======== GIVEN TEXT ========

Nearly a decade after AstraZeneca fended off a hostile takeover approach from US rival Pfizer, the British drug firm has overtaken the Viagra maker in terms of market value, marking a significant moment in its turnaround – and for UK plc.
In a week when AstraZeneca and Britain’s second-biggest pharma firm GSK release their latest quarterly results and the main industry body, the Association of the British Pharmaceutical Industry holds its annual conference, all eyes will be on what pharma executives say about the UK as a place to operate and invest in.
GSK’s chief executive, Emma Walmsley, recently said that life sciences were at a “tipping point,” saying the UK needed to reverse the decline in clinical trials, speed up approvals of new drugs and deploy the latest medicines more quickly.
Her counterpart at AstraZeneca, Pascal Soriot, also took a shot at the business climate, saying less favourable tax rates had prompted the firm to build a new factory in Ireland rather than the UK. The industry is locked in a battle with the government over the soaring rebates it pays to the National Health Service, which are designed to limit the NHS’s medicines bill.
Soriot has completely rebuilt AstraZeneca’s drug portfolio in recent years, including the lung cancer drug Tagrisso, leukaemia drug Calquence and Farxiga for diabetes. GSK is also in the process of revamping its pipeline, and has become a more focused pharma and vaccines business after the spin-off of its consumer arm Haleon last summer.
After positive results in clinical trials across cancer, metabolic and rare disease treatments, AstraZeneca’s share price has risen 19% in the past year and 140% in the last five years, valuing the company at nearly £189bn. This compares with Pfizer’s $227bn (£182bn).
AstraZeneca is now the largest company listed on the London Stock Exchange.
GSK’s share price has declined by 16% over the past year, taking its market value to £60bn, partly because of concerns over appeals in US lawsuits claiming that its heartburn drug Zantac caused cancer.
Russ Mould, investment director at the stockbroker AJ Bell, said AstraZeneca’s market value was a “glowing endorsement of M Soriot’s strategy,” explaining: “The company beat estimates consistently in 2022 and raised the forecast bar for 2023 back in February so expectations are high.”
The company is expected to report revenues of $10.7bn for the January to March period on Thursday, and core earnings a share of $1.69. This is below last year’s first-quarter figures of $11.4bn in revenues and core earnings of $1.89 a share.
Revenues from its Covid-19 vaccine and antibody treatment are likely to drop sharply this year, so total 2023 revenues are expected to grow at a low-to-mid single digit percentage rate, and at a low-double-digit rate excluding Covid treatments.

======== DATA EXTRACT ========

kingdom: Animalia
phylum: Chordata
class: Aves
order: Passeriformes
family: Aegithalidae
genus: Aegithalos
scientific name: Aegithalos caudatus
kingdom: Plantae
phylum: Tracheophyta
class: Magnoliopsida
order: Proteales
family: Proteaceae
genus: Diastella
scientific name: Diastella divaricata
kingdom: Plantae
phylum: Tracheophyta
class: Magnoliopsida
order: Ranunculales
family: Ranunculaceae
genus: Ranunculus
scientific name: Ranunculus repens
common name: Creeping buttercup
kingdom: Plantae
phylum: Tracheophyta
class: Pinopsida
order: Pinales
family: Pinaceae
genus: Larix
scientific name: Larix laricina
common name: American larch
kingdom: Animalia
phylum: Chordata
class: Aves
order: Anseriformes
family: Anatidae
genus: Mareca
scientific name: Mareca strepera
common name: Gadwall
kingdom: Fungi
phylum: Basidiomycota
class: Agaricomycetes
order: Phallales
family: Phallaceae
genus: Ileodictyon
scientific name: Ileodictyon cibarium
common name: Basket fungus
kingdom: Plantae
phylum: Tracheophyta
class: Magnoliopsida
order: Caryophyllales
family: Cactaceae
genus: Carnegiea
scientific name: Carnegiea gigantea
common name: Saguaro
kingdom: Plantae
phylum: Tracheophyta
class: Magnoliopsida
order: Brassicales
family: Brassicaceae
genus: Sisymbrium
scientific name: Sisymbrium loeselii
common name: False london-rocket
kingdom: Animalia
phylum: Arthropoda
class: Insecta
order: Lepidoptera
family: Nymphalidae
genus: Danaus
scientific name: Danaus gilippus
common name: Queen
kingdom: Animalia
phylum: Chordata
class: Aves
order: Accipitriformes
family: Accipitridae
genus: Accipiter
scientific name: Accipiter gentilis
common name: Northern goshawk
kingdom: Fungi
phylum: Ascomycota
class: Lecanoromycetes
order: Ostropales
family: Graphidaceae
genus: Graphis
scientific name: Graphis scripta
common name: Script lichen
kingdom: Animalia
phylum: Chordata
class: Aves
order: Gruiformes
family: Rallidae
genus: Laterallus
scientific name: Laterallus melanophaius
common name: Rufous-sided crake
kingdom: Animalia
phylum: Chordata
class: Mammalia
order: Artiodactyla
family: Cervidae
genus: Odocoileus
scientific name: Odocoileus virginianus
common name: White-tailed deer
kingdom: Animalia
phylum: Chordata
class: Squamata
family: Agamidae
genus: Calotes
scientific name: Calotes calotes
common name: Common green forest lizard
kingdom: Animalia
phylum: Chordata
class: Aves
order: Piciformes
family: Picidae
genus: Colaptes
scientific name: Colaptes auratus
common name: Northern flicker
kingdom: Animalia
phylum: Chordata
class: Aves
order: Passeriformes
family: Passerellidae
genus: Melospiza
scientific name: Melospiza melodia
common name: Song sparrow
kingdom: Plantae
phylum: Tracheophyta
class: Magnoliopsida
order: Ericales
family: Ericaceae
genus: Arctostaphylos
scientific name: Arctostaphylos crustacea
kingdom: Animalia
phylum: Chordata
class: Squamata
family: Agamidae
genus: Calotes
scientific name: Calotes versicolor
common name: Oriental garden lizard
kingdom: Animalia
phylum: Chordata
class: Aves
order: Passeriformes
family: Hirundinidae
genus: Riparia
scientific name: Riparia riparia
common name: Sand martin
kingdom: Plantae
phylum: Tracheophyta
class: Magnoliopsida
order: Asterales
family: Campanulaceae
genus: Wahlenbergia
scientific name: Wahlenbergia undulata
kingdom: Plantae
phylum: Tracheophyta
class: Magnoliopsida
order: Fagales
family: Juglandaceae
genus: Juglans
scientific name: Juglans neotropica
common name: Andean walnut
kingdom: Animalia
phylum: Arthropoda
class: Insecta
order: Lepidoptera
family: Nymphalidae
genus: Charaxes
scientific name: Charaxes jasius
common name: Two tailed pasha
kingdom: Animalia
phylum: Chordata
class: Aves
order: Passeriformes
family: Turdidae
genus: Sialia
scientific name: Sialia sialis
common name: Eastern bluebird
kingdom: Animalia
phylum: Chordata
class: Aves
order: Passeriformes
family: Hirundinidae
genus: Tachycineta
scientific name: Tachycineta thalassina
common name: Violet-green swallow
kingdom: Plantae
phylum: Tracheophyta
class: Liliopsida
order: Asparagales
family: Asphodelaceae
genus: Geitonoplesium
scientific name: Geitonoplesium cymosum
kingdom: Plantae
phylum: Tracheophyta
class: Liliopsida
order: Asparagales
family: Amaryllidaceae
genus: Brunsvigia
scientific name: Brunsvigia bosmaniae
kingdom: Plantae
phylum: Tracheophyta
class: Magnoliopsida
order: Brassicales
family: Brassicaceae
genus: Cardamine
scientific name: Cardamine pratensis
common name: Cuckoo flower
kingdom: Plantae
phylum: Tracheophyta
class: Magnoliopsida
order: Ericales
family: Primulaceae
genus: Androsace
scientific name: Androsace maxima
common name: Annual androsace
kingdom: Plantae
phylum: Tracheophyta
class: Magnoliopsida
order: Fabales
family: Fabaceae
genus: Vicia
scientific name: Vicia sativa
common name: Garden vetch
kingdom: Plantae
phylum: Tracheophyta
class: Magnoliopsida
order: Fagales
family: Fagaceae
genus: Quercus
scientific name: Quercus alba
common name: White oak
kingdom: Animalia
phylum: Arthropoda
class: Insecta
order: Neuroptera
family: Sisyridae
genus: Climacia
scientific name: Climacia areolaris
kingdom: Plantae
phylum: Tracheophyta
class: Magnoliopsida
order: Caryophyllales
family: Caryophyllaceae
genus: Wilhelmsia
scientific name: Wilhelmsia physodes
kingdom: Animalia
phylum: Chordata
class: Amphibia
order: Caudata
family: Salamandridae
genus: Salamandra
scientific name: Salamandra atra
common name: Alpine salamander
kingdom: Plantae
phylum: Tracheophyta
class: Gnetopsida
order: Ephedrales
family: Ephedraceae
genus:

========

◆ WORK ORDER 1: Shorten the paragraph of the AstraZeneca article that starts with "Soriot has completely rebuilt" into a brief list, keeping its main facts.
◆ WORK ORDER 2: Copy out the part of the AstraZeneca article starting with "Her counterpart at" and going on through "Haleon last summer.".
The listing has nothing to do with what is asked here.

◆ EXERCISE SOLUTION 1:
- Soriot has fully rebuilt AstraZeneca's drug portfolio in recent years.
- The rebuilt range includes Tagrisso for lung cancer, Calquence for leukemia and Farxiga for diabetes.
- GSK is also revamping its pipeline.
- Since spinning off its consumer arm Haleon last summer, GSK has become a more focused pharma and vaccines business.

◆ EXERCISE SOLUTION 2:
Her counterpart at AstraZeneca, Pascal Soriot, also took a shot at the business climate, saying less favourable tax rates had prompted the firm to build a new factory in Ireland rather than the UK. The industry is locked in a battle with the government over the soaring rebates it pays to the National Health Service, which are designed to limit the NHS’s medicines bill.
Soriot has completely rebuilt AstraZeneca’s drug portfolio in recent years, including the lung cancer drug Tagrisso, leukaemia drug Calquence and Farxiga for diabetes. GSK is also in the process of revamping its pipeline, and has become a more focused pharma and vaccines business after the spin-off of its consumer arm Haleon last summer.